> [INSTRUCCIÓN ESCRITA A]: En el listado, actualiza las líneas que van desde la que contiene "name author: (Lam.) Cabrera" hasta la que contiene "family: Hypericaceae", ambas incluidas, cambiando "elevation (m)" por "altitude (m)" sin tocar nada más. Devuelve solo esas líneas.

══ TEXTO MOSTRADO ══

Y recuerdo la jerarquía de la
Iglesia. Recuerdo una Facultad de Teología medianamente abierta donde personajes
como Gera, Tello, Giaquinta, por ejemplo, brindaban espacios de aire fresco
(recuerdo la negativa del Tano Giaquinta a entregar listas de alumnos a los que
vinieron a pedirlas), y también recuerdo a personajes como Rafi Braun “olvidando”
el tema de los derechos humanos justo en la materia “Justicia”, o a otros que
mejor ignoro (no olvido). Y recuerdo a Tortolo, y a Primatesta, y a Aramburu,
por mencionar a los conocidos. Y
recuerdo el dolor por su silencio.
Podría señalar también en mi
ambiente familiar (parientes y amigos de mis parientes) la gran cantidad de
amigos del “Proceso”. Recuerdo una cena a la que me invitaron junto con mi
hermano Ramiro y estaba Tomasito. Hijo de un gran defensor de la tortura, y
padre de militar. Y lo recuerdo diciendo lo bien que estábamos, el orden, la
tranquilidad, y Ramiro y yo empezamos a “ametrallarlo” (valga la ironía) con “campos
de concentración”, “torturas”, “desaparecidos”… Volvió groggy a su casa.

═══

> [INSTRUCCIÓN ESCRITA B]: En el texto mostrado, ¿qué hecho se da como ejemplo de que personajes como Gera, Tello y Giaquinta brindaban espacios de aire fresco en la Facultad de Teología?

══ LISTADO ══

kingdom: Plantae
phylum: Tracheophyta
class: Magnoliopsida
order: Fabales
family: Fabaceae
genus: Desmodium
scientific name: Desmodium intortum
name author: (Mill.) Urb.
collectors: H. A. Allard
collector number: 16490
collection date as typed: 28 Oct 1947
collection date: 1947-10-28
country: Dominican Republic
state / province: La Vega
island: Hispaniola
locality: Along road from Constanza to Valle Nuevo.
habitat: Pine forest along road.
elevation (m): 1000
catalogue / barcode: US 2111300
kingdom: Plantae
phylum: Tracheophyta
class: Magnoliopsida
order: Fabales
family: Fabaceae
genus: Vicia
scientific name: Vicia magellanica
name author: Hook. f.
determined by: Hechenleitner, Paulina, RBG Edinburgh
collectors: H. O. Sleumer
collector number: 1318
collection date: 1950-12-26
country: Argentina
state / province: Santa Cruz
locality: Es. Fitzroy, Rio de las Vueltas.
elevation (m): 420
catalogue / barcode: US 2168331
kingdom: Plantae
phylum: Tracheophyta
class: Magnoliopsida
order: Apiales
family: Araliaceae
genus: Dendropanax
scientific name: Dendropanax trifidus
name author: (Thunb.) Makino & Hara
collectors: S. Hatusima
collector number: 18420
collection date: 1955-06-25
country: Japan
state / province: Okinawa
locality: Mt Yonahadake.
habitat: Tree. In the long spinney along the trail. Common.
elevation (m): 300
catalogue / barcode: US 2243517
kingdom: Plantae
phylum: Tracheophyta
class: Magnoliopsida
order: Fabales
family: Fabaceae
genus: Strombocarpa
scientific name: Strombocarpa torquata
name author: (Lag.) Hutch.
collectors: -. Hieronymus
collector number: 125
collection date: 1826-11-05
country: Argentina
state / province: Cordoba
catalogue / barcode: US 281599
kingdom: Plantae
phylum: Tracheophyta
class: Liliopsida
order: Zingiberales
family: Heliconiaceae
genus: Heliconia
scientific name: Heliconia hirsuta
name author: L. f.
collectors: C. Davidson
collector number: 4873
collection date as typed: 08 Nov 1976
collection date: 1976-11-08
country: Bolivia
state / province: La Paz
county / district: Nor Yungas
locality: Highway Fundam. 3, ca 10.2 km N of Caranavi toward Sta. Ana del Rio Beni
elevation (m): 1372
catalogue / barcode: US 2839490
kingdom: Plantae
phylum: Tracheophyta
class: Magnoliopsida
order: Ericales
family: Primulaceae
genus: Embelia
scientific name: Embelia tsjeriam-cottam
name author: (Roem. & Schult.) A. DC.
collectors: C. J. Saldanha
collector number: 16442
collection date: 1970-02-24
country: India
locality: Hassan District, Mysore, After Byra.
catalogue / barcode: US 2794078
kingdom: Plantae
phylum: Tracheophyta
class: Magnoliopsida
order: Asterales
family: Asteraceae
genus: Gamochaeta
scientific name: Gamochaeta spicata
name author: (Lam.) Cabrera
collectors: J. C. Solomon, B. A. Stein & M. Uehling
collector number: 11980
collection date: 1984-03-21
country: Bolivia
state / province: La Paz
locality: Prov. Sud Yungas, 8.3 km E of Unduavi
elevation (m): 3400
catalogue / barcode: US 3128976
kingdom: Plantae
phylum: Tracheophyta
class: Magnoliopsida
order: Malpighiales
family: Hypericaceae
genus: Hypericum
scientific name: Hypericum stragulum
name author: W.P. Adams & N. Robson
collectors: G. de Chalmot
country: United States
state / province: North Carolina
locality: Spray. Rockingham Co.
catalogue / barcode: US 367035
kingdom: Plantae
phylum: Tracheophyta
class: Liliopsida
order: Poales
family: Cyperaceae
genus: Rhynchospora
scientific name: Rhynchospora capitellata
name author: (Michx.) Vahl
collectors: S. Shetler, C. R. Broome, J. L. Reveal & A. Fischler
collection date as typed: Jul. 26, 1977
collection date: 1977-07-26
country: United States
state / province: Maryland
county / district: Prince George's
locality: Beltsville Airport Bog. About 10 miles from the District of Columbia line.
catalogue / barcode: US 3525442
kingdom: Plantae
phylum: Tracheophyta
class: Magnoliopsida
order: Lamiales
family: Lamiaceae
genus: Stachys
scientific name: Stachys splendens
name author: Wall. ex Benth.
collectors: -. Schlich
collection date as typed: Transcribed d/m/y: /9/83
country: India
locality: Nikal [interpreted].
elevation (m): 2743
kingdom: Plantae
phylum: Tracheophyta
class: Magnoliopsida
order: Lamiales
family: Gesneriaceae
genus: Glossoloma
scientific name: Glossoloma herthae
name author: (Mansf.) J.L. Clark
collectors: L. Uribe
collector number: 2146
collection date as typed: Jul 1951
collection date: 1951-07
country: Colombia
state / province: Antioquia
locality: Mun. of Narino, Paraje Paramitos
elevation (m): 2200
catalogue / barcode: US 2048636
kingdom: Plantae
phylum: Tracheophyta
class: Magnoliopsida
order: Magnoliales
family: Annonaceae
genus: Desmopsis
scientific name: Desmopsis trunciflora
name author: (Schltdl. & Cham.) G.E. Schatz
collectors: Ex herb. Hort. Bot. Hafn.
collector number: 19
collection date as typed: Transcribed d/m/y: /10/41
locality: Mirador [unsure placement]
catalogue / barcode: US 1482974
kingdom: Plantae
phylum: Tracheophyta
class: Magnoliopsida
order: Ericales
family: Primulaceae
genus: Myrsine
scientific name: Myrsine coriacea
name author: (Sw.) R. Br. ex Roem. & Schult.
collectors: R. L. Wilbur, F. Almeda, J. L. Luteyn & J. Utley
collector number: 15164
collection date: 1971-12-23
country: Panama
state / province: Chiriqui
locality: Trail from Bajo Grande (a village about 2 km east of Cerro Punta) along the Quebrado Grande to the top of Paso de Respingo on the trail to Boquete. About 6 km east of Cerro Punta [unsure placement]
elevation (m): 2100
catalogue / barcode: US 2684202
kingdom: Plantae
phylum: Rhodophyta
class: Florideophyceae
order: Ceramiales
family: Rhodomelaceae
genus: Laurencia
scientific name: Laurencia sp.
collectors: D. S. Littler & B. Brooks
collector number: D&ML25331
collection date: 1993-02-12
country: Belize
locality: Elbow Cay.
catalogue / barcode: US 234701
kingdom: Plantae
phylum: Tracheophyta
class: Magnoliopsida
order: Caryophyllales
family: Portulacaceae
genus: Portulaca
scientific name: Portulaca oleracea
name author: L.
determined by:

═══

> [RESPUESTA DESARROLLADA A]:
name author: (Lam.) Cabrera
collectors: J. C. Solomon, B. A. Stein & M. Uehling
collector number: 11980
collection date: 1984-03-21
country: Bolivia
state / province: La Paz
locality: Prov. Sud Yungas, 8.3 km E of Unduavi
altitude (m): 3400
catalogue / barcode: US 3128976
kingdom: Plantae
phylum: Tracheophyta
class: Magnoliopsida
order: Malpighiales
family: Hypericaceae

> [RESPUESTA DESARROLLADA B]: El ejemplo es la negativa del Tano Giaquinta a entregar listas de alumnos a quienes vinieron a pedirlas.